_LISTED RECORDS_:
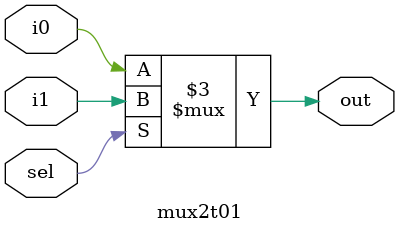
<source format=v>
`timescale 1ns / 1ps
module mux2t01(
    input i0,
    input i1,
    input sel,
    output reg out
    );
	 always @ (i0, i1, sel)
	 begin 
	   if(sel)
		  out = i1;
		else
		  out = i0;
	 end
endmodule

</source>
* * *
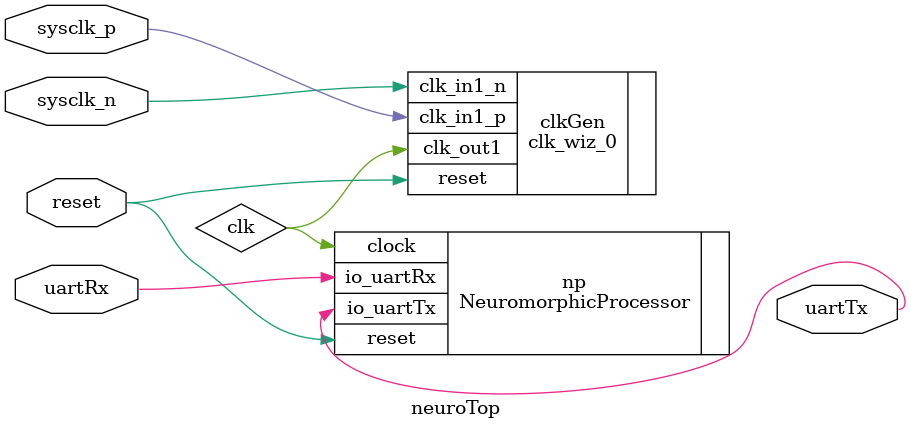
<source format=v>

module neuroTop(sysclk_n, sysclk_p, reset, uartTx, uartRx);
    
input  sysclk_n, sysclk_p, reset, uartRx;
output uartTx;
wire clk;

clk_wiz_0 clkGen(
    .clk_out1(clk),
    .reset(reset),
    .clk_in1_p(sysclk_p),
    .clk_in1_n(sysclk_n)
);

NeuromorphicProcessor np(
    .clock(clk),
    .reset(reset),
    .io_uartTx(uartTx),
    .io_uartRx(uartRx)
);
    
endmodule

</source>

_TO-DO ITEM_: Lines with the string "uartRx": say how many appear in the entries above, giving the number alone.

_WRITTEN ANSWER_: 3